KubeBlocks supports a variable number of replicas. For critical business databases, increasing the replica count enhances reliability and availability, significantly reducing the risk of data loss.
Backup and recovery mechanisms
KubeBlocks provides robust backup and recovery capabilities by storing backup files in an external BackupRepo (e.g., object storage or NFS), ensuring data security and reliability. It supports both on-demand and scheduled backups, offering options for disk snapshot backups and database-specific tools like MySQL XtraBackup and PostgreSQL pg_basebackup. With support for full and incremental backups, KubeBlocks enables Point-In-Time Recovery (PITR) from the BackupRepo, allowing data restoration to a specific point in time during disasters.
The process of backup is illustrated as below:
The Sealos platform, integrated with KubeBlocks, strengthens data protection in production environments by providing efficient backup and recovery capabilities. It effectively supports scenarios such as data loss prevention, disaster recovery, and historical data retrieval.
Migration design
Developers often need to migrate external databases into Sealos or transfer databases across multiple Sealos regions. The Enterprise version of KubeBlocks utilizes Ape-DTS, an open-source data migration tool, for seamless database migration processes. Ape-DTS supports data synchronization across multiple open-source databases and is well-suited for online, real-time data migration.
Migration Workflow:
- Source database (Source DB): Supplies data for migration.

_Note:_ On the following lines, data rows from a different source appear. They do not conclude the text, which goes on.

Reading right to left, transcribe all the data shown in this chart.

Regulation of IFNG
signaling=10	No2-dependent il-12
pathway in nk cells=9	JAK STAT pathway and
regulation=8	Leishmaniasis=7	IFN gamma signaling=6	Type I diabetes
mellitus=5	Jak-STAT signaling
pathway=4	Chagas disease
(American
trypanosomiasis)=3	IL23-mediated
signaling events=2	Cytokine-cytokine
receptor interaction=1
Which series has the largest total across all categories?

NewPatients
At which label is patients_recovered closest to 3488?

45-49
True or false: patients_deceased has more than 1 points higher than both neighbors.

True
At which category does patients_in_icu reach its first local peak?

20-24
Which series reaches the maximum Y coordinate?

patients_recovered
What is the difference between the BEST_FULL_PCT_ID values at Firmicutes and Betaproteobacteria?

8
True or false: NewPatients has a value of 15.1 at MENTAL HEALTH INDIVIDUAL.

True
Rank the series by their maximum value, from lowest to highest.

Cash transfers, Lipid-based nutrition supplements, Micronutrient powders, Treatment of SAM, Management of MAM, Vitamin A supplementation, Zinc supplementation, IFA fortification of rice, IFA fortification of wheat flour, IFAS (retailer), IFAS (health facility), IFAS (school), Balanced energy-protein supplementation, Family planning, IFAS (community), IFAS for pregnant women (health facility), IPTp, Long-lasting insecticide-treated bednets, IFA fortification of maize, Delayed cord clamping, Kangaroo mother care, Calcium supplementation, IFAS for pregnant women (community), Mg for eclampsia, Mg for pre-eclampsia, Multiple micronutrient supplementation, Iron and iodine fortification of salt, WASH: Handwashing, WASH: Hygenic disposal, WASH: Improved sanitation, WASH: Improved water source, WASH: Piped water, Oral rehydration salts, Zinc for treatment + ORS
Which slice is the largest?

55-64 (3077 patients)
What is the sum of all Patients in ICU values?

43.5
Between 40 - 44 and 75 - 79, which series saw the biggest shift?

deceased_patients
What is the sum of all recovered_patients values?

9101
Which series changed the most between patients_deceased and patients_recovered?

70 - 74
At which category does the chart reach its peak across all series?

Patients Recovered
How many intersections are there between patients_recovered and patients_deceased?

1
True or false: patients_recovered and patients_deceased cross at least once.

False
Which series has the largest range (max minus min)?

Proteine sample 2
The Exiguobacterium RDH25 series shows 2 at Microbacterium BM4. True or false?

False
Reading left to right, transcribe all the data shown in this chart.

- Extractor: Extracts full and incremental data from the source DB by using CDC (Change Data Capture).
- Data Pipeline:
- Queue: Temporarily stores extracted data with support for resumable transfers.
- Parallelizer: Processes tasks in parallel for higher efficiency.
- Sinker: Writes data to the target database.
- Target database (Target DB): Serves as the final destination for migrated data.
Conclusion
KubeBlocks has transformed database management into a streamlined, fully automatic process. It reduces time and costs while significantly simplifying operations. Whether you're a developer, platform engineer, or system administrator, it enables effective management of large-scale database clusters with ease and efficiency.